The second constellation is geographical. It interests me that all of the experiences from my three case studies are in some sense ‘airy’. They happen up in the air in some virtual space in front of the observer, which is sort of still ‘in Victoria in the 1870s’, but sort of ‘all over the world’ as well. And all of my examples — spirit materializations, wonderful illusions straight from London, telephones, microphones and phonographs — collapse time and space. Although they were seven hours ‘behind’ via the telegraph, or two months ‘behind’ by ship, in some sense these colonial audiences were ‘ahead’ of the rest of the world in this new experience of the globe.
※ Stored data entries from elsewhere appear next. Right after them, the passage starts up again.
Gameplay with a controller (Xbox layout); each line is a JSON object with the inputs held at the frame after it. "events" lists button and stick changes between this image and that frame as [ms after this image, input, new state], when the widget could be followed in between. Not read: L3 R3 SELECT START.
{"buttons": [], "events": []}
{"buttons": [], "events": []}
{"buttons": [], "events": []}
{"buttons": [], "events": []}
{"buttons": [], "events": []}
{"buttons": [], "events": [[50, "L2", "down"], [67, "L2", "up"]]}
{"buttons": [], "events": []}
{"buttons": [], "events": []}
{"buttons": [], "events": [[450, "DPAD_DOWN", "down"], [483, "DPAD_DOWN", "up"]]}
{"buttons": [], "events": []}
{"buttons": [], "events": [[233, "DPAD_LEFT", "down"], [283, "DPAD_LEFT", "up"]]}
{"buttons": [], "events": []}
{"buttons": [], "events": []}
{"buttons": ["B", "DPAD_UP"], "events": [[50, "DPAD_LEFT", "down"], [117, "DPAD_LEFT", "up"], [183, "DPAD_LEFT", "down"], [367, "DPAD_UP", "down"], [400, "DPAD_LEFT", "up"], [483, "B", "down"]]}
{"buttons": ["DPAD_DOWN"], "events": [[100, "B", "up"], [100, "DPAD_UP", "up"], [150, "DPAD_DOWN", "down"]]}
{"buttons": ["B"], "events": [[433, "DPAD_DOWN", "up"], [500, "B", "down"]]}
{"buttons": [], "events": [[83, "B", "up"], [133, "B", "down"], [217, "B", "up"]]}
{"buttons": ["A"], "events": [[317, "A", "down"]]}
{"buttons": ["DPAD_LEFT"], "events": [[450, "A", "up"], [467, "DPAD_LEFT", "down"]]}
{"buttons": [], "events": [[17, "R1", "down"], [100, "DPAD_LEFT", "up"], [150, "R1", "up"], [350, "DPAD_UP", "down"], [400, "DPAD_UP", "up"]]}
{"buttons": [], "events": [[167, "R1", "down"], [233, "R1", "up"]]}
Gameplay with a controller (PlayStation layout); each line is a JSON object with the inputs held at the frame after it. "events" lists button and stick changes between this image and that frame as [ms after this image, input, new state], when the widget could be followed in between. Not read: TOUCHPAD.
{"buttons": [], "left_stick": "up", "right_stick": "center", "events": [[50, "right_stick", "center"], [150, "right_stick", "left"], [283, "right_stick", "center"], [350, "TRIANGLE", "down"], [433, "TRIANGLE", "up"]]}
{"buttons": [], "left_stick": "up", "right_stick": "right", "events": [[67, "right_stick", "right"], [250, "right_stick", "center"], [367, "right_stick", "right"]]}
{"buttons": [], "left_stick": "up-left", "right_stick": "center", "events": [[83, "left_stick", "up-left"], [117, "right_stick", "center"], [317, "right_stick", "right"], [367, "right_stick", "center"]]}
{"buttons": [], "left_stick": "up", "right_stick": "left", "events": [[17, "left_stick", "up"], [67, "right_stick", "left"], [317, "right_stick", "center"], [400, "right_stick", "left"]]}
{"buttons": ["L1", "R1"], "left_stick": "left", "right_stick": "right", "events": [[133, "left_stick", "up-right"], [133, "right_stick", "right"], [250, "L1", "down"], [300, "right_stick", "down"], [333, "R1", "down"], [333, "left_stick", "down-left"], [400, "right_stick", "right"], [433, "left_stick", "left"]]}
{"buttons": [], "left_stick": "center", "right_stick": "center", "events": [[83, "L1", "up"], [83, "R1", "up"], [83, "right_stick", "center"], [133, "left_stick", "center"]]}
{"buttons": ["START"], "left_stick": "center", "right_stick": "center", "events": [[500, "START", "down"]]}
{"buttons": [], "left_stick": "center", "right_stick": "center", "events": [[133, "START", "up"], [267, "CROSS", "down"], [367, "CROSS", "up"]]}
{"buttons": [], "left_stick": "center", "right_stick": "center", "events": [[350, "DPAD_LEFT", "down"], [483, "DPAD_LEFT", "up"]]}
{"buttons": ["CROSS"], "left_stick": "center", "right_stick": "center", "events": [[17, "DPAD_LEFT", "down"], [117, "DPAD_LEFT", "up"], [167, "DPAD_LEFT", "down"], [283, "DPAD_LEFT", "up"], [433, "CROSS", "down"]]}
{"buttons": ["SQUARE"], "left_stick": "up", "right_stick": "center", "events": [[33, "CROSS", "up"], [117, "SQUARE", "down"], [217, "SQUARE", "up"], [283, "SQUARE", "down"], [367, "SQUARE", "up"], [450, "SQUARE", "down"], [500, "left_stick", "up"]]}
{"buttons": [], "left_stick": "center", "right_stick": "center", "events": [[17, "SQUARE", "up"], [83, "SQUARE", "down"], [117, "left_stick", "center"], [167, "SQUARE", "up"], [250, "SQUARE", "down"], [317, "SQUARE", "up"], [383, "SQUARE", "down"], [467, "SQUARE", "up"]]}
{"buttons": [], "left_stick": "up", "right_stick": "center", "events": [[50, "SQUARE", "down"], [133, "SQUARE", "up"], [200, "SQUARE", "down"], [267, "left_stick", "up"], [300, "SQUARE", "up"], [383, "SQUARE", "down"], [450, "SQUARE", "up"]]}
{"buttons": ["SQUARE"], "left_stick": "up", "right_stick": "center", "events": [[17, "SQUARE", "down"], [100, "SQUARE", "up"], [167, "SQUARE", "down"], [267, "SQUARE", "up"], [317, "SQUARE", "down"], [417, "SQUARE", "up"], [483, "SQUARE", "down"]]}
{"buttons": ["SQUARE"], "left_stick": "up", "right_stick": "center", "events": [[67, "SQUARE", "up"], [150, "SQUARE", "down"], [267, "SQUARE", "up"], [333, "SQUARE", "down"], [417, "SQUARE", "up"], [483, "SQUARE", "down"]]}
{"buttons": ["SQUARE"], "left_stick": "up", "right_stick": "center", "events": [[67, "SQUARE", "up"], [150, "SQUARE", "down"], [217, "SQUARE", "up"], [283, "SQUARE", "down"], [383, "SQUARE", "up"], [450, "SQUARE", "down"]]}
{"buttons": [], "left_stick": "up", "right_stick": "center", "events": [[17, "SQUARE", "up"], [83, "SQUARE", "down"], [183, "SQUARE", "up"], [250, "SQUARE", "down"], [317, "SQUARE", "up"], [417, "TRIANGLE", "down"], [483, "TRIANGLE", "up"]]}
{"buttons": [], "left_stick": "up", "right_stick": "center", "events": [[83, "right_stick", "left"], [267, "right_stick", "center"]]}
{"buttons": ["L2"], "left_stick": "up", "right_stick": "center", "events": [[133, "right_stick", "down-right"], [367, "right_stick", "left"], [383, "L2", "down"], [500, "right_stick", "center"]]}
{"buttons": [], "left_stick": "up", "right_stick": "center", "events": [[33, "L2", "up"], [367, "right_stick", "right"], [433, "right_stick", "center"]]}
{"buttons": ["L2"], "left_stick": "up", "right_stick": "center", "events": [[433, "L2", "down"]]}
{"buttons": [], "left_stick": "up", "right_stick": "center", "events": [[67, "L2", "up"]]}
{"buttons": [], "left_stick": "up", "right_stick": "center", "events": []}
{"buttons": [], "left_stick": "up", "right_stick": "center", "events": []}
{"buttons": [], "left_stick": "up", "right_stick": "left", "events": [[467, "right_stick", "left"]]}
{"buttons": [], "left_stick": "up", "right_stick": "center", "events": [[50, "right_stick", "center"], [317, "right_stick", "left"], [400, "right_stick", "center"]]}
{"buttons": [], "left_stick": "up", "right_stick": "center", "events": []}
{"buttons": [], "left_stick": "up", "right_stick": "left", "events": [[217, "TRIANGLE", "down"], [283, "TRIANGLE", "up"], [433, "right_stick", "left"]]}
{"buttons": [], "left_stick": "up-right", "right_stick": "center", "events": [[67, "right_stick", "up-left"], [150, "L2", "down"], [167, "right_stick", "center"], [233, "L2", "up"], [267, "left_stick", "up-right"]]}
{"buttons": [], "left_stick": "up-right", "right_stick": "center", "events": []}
I think that the experiences of instantaneity, simultaneity, immediacy and proximity were more powerful for colonial audiences, who were part of the same currents of modernity as everyone else, but who joined hands in Bendigo, or bought a ticket to St Georges Hall or attended a conversazione, in Melbourne, at the outer edge of the modern world itself.

Martyn Jolly

 

 

What can the magic lantern teach us about today’s ‘right-click culture’

My paper for the panel, The Mobility of Images in the Digital Age, convened by Professor Sue Best and Dr Jess Berry, Art Association of Australia and New Zealand Conference, University of Westrn Australia, December 2017.

I have a very untidy computer desktop. It’s littered with PDFs, word files and jpegs. If I right-click on a jpeg, I can choose to open it with one of fifteen different applications, or I can share it on one of eight different online platforms. If I move from my desktop to the internet and right-click on an image, I can perform twelve different operations on it, one of which is saving it back to my desktop.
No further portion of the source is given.